After all these combined effects are taken into account, the accelerating clock will have found that less time has past for it.

Meanwhile, the inertial clock will just see the accelerating clock run slow the whole time just due to relative velocity.

(One point. during phases 3 and 4, the accelerating clock will see two effects operating on the inertial clock: the tendancy to run fast due to the acceleration, and the tendancy to run slow due to relative velocity. Which one dominates at any given time depends on the distance form the inertial clock, the relative velocity and the acceleration. The total measured elasped time for the inertial clock will always end up as more for these periods.)

15. ### alexbib

62
Thx, good explanation!

"the tendancy to run fast due to the acceleration"

how does the acceleration cause this?

16. ### Ambitwistor

837
Acceleration itself does not determine the rates of clocks. Velocity does. Acceleration only influences the rates of clocks insofar as it changes the velocity.

17. ### Ambitwistor

837
It may not be clear from your statements that what somebody "sees" when they look at the other clock (due to time dilation combined with optical effects) is different from what the relative rates of the clocks actually are (as defined by an Einstein synchronization procedure). (I will refer to the former as "seeing" and the latter as "measuring".) What one of the clocks measures is always that the other clock is running more slowly by a factor $$\mbox{\gamma=1/\sqrt{1-(v/c)^2}}$$, for either clock and during any leg of the journey. There is never any extra time dilation factor arising from the acceleration.

18. ### alexbib

62
No, I think Janus is right, the inertial clock actually running faster has to be due to acceleration. Go read the GR explanation from the link you provided.

19. ### Ambitwistor

837
It's all well and good to work in a non-inertial frame, if you want. But if you actually compute the time dilation factor between the inertial and non-inertial clocks at any instant of time, you will find that it can be expressed solely in terms of their relative velocity (computed in a hypersurface of simultaneity), even in the GR explanation.

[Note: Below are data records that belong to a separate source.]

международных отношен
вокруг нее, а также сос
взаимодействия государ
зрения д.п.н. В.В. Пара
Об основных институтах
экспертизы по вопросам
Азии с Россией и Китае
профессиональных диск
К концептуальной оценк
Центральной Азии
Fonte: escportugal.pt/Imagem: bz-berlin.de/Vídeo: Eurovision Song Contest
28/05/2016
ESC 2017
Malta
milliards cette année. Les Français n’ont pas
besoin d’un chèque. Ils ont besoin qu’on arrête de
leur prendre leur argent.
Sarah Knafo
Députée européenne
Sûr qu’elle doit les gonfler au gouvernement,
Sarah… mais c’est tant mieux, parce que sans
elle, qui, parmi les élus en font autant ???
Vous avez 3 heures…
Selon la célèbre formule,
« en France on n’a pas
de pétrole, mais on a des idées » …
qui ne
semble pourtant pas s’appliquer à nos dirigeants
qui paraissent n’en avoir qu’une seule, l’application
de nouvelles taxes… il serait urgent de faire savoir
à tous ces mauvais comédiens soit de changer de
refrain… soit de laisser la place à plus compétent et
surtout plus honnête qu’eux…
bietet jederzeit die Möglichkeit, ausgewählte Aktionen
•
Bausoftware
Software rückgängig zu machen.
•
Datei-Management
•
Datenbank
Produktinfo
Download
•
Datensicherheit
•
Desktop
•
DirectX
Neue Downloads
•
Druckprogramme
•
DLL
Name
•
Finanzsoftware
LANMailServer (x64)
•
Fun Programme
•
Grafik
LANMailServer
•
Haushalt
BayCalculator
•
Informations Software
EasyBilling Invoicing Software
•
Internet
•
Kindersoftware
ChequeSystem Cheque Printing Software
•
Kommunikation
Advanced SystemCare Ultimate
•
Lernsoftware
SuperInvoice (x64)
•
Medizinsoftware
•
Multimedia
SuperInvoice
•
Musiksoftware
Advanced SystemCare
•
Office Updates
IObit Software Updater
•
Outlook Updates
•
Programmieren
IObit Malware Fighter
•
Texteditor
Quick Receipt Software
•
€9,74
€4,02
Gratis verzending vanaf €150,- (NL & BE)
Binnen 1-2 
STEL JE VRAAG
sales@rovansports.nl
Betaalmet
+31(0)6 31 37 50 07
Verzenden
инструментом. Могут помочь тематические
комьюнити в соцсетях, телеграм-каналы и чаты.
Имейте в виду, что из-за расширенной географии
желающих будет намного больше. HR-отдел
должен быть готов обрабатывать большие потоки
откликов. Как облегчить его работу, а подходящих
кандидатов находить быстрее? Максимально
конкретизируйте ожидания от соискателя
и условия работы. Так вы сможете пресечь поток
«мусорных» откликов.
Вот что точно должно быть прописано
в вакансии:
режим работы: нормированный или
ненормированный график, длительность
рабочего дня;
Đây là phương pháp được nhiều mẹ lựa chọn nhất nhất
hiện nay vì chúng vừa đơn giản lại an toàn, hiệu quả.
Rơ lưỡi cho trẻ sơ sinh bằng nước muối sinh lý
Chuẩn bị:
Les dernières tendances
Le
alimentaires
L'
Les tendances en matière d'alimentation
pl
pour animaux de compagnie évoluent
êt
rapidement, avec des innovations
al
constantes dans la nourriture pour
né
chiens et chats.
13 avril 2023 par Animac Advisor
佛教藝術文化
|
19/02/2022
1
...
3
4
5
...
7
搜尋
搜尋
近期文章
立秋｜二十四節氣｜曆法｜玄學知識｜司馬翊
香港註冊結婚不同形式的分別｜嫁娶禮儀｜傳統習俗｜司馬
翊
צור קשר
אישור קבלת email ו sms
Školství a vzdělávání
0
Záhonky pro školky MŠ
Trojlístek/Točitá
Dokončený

The "gravitational field" in the non-inertial frame is precisely arranged to have this property (i.e., the acceleration depends on the relative velocity in just such a way to make the time dilation depend only on relative velocity); it has to, in order to agree with the observations in an inertial frame.

The reason why the analysis goes differently in an accelerating frame is not because the time dilation factor depends directly on the proper acceleration or anything like that (if it doesn't in one frame, it doesn't in any frame) -- it's just because the acceleration changes the surfaces of simultaneity.

It is an empirical fact that SR time dilation depends only on velocity, not acceleration. That was the point of the clock postulate FAQ on the same site.

20. ### alexbib

62
I get your point. As you say, it depends only on the velocity, and the best way to calculate it is to do it with time distortion relative to the inertial frame.
However, I also think it is important to understand why you still get more elapsed time on the inertial clock from the non-inertial clock's point of view, which is (in my opinion) explained pretty well on the link you posted.